Bacca bergabung dengan Milan pada Juli 2015 setelah membawa Sevilla menjuarai Liga Europa. Saat itu Bacca yang dibeli dengan banderol 30 juta euro mampu membuktikan harga mahalnya lewat performa apik di lini depan.

Total ada 34 gol dibuat Bacca dari 76 penampilan di seluruh kompetisi. Performa terbaik Bacca tentu ada di musim pertamanya saat mencetak 20 gol.

Sayangnya, Bacca menurun di musim keduanya dan “cuma” bikin 14 gol. Satu trofi Supercoppa Italia dipersembahkan untuk Milan.

Meski termasuk salah satu pemain pujaan publik San Siro, Bacca merasa berseragam merah-hitam di saat yang kurang tepat. Saat-saat di mana Milan sedang krisis keuangan sehingga sulit membentuk tim yang tangguh untuk bersaing di papan atas.

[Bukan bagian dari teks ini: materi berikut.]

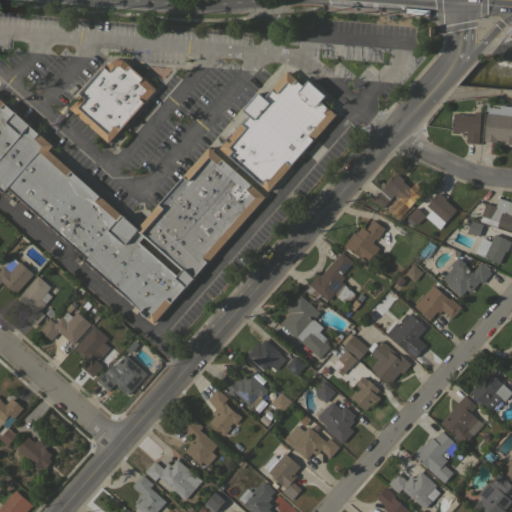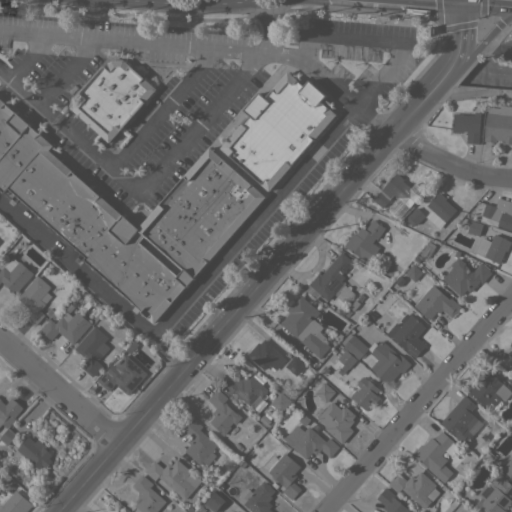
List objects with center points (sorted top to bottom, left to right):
road: (460, 16)
building: (507, 36)
building: (508, 36)
road: (109, 38)
road: (263, 42)
road: (31, 58)
road: (313, 67)
road: (444, 70)
road: (69, 72)
building: (112, 97)
building: (114, 98)
road: (374, 118)
road: (338, 123)
building: (499, 123)
building: (467, 125)
building: (465, 127)
building: (279, 128)
building: (278, 129)
building: (498, 129)
road: (190, 135)
road: (129, 148)
road: (449, 166)
building: (394, 191)
building: (396, 191)
building: (441, 206)
building: (439, 208)
building: (499, 212)
building: (416, 215)
building: (498, 215)
building: (128, 216)
building: (475, 228)
building: (365, 240)
building: (363, 241)
building: (492, 247)
building: (495, 250)
rooftop solar panel: (343, 268)
building: (413, 272)
building: (14, 274)
building: (13, 276)
building: (464, 276)
building: (330, 277)
building: (463, 278)
building: (332, 280)
road: (92, 284)
rooftop solar panel: (335, 286)
building: (34, 299)
building: (33, 300)
building: (436, 303)
building: (434, 304)
road: (239, 307)
building: (304, 325)
building: (66, 326)
building: (302, 326)
building: (64, 329)
building: (408, 334)
building: (407, 335)
building: (354, 345)
rooftop solar panel: (268, 347)
building: (92, 350)
building: (90, 351)
building: (511, 351)
building: (510, 353)
building: (264, 354)
building: (264, 356)
rooftop solar panel: (269, 357)
rooftop solar panel: (258, 360)
building: (387, 361)
building: (343, 362)
building: (341, 363)
building: (385, 363)
building: (294, 365)
building: (122, 375)
building: (121, 376)
building: (241, 387)
building: (244, 388)
building: (488, 390)
building: (324, 391)
road: (59, 392)
building: (487, 392)
building: (365, 393)
building: (363, 395)
building: (280, 402)
road: (418, 405)
building: (8, 411)
building: (222, 412)
building: (8, 413)
building: (220, 414)
building: (336, 420)
building: (461, 420)
building: (460, 421)
building: (335, 422)
building: (7, 436)
building: (309, 442)
building: (199, 443)
building: (307, 443)
building: (199, 446)
building: (34, 452)
building: (33, 453)
building: (434, 454)
building: (434, 456)
building: (508, 467)
building: (508, 468)
building: (283, 473)
building: (284, 475)
building: (173, 477)
building: (174, 477)
building: (415, 487)
building: (414, 489)
building: (494, 495)
building: (494, 496)
building: (146, 497)
building: (147, 497)
building: (257, 498)
building: (215, 500)
building: (262, 501)
building: (389, 502)
building: (390, 502)
building: (15, 503)
building: (14, 504)
building: (232, 511)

“Karier saya beberapa tahun terakhir di Milan memuaskan dari sisi pribadi. Saya mencapai target,” ujar Bacca kepada W Radio seperti dikutip Soccerway.

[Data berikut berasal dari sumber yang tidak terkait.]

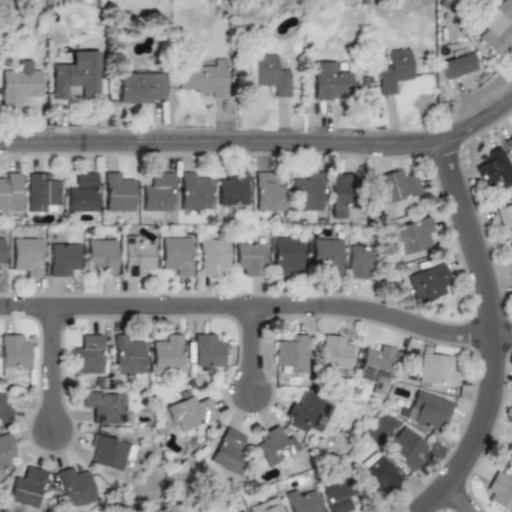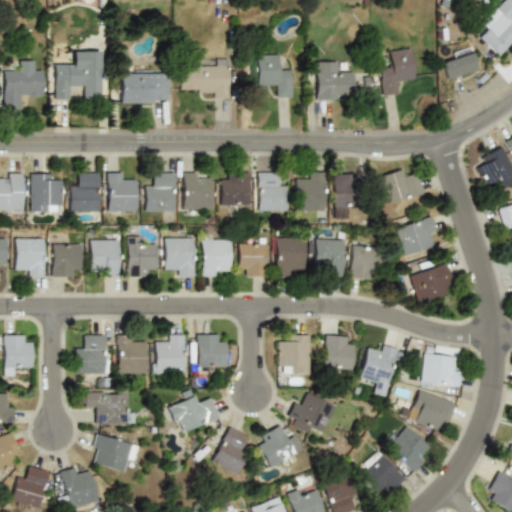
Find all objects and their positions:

“Seharusnya bisa lebih baik tapi Anda butuh bantuan dari para petinggi,” sambungnya.

Saya berada tim Milan terburuk sepanjang sejarah. Setelah 30 tahun, presiden Silvio Berlusconi ingin menjual klub. Kami punya ide yang berbeda dengan para pelatih dan juga pemilik baru, tapi saya meninggalkan Milan dengan bangga karena saya berkontribusi meloloskan mereka ke Eropa.”

“Saya senang Milan kembali ke Eropa. Itulah tujuan saya ketika meninggalkan Sevilla,” tutup Bacca.

Bacca jadi salah satu pemain yang kena efek cuci gudang Milan musim panas lalu. Saat ini pemain 30 tahun itu memperkuat Villarreal.